We take the logging road to the river and park near a recent clear-cut. The dim morning light rains down through gaps in the pines, illuminating the gravel road and sparkling off of the hemlock needles still wet with dew. We traverse the grown-up trail and arrive in time to see a pair of elusive kingfishers dart into the spruce scrub.

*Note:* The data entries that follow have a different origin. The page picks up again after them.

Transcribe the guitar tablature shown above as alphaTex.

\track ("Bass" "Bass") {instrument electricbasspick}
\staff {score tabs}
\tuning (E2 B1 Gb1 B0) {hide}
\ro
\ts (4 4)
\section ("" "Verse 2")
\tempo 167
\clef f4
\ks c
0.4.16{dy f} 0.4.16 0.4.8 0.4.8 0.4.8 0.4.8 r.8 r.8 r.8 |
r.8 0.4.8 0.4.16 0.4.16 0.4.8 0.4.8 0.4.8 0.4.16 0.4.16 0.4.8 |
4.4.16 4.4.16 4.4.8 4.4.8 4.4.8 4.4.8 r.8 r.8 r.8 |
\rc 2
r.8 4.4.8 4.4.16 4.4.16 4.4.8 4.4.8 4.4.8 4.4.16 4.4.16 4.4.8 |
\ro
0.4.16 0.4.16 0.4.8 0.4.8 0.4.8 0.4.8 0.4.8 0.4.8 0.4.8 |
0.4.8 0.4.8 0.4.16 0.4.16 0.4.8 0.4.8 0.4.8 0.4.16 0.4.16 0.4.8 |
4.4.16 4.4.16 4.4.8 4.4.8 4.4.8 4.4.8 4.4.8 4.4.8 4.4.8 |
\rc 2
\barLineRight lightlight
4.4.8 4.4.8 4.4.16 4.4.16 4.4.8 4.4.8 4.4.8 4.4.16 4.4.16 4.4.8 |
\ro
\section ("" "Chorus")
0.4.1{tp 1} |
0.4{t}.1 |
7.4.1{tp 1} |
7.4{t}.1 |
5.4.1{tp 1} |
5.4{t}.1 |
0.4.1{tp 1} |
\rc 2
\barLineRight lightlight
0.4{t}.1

Towering pines enclose the river on both sides, their rugged, moss-covered branches battling the constant wind. The forest is dark, dense, and close. It varies between white birch, beech, maple, and oak on the deciduous side to spruce, pine, tamarack, and hemlock on the coniferous side, with sharp division lines between the species. Queen Anne’s lace, miniature daffodils, and alpine lupines peer up through the layer of pine needles in the occasional clearing. Behind the trees, mountains rise up to massive dimensions, their bouldered bald pates straining to catch glimpses of the Atlantic Ocean. The North Country can leave one breathless.

An osprey wavers overhead, searching for the trout that I hope to catch. His job is difficult, for these northern rivers are powerful and complex. Crashing rapids pour into endlessly dark pools. The perpetual waves and rolls, terrible in their strength and height, careen through rocky riverbeds before relaxing in the occasional flatwater stretch. The roiling water beats at the legs of the fisherman as he tries to steady himself against the current. The trout are not there, in the racing rapids; they are in the pockets that line the side of the river. Quite often the river will turn off into a corner, tumble gently over a bed of rocks, and glide over a pool that is overhung with branches. This is where the trout rest and feed, capitalizing on the flat water and the abundant food.

We fan out across the river and set to work. One gets a brookie right away, another lands a small rainbow. I compete with myself to mend the line in midair and place my Hornburg as close as possible to the overhanging branches, where the trout are likely to be. Few casts are perfect; each time, I watch the fly run down the riffle and into the darkness of the pool where various larvae, nymphs, and pine needles coat the surface of the water.

My turn finally arrives when I hook a brook trout near the top of the stretch. It’s first few tugs are deceivingly light. When I land it, I am transfixed by its shimmering beauty. It explodes with color. Blue, green, silver, grey, red, orange, purple, and more, all of which are covered in a myriad of dark grey spots, speckles, and white-rimmed circles. A flick of the tail, and he is gone. I’m sweating, and the sun has just come up.